Just before leaving for the theatre, I happened to catch an interview with director Kenneth Brannagh on ABC’s At The Movies. It was greatly reassuring knowing that such a strong cinematic veteran had been put at the helm. Apparently Marvel warned him at the outset that Thor was “the property most subject to the dangers of mishandling”, and rightly so. After all, rooting for the spider-bitten hero as he rises from anonymity to the responsibilities and challenges of his new power is one thing, but having to emotionally identify with gods who fly around mythic worlds with magic weapons is a bit further of a stretch.
I was interested to see how Brannagh would get past the ‘camp factor’ of gods & monsters and avoid falling into a by-the-numbers ‘swords and sorcery’ film. His approach was to try to have as much ‘intelligent fun’ with it as possible, and it works marvellously. The audience’s intelligence is never insulted or taken for granted; the one-liners aren’t throw-away apologies for the cheesiness of the source material but genuinely endearing.
You can tell the actors are really enjoying themselves, as is Brannagh as puppet master behind the scenes, and it makes it remarkably easy for the audience to join in the fun. I think his many years of experience dwelling in the matchless heights and depths of Shakespearean emotion have made him precisely the man to bring the realms of the gods to the masses.
Brannagh’s choice to base half the film in modern day Earth (as opposed to a Viking past) as a way of garnering audience buy-in was wise. The dusty New Mexico town provides a counterpoint to the sumptuous visual feast that are the scenes set in Asgard, at which I could have stared for hours. Being half blind in my left eye, I’m far from the most qualified person to review 3D, but if even I could feel the ‘pop’ added in big sequences (without becoming gimmicky or distracting) and could tell it was restrained at times that it would have been inappropriate, then I think it was handled correctly. The only criticism I could offer is that Brannagh’s wildly angled shots start out interesting but somewhere along the line they become overused and consequently rather distracting.

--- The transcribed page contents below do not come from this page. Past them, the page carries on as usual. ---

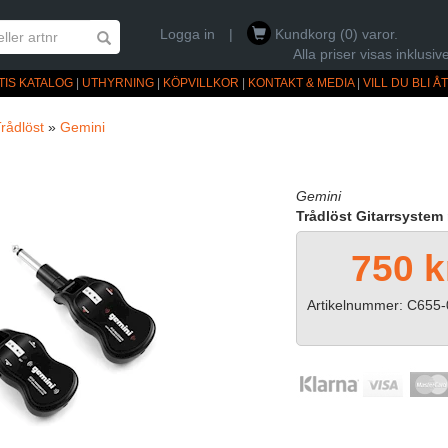
Logga in
|
Kundkorg (0) varor.
Alla priser visas inklus
TIS KATALOG
|
UTHYRNING
|
KÖPVILLKOR
|
KONTAKT & MEDIA
|
VILL DU BLI 
rådlöst
»
Gemini
Gemini
Trådlöst Gitarrsyste
750 k
Artikelnummer: C655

The plot is a somewhat predictable morality tale about how if you’re a jerk, your dad will kick you out and take your magic hammer away, but if you learn to not be a jerk you might just get said hammer back in time to thrash all the bad guys. I left the theatre wondering how much Brannagh had to twist Norse legend to make it fit his needs, but after a little research discovered that he has done a commendable job of being true to the historical mythology as well as the comic books. However, it’s the actors who make the film more than the sum of its parts.
Anthony Hopkins is good as King Odin but Tom Hiddleston as the evil Loki is better; a villain whose pain you can truly identify with. Natalie Portman is as lovely as ever, intelligent and no mere damsel in distress. But its’ Australia’s Chris Hemsworth who bears the weight of the film on his broad, well muscled shoulders, and he doesn’t disappoint. For a man whose only real appearance in blockbuster cinema so far is crashing a starship in the opening sequence of 2009’s Star Trek (picture Kirk senior with 100 pounds more muscle, long hair and a beard…) he does a marvellous job of believably transforming from a self-centered and spoiled god to a self-sacrificing hero.
In my opinion, Thor now joins Iron Man among the more polished Marvel franchises. Your move, Captain America.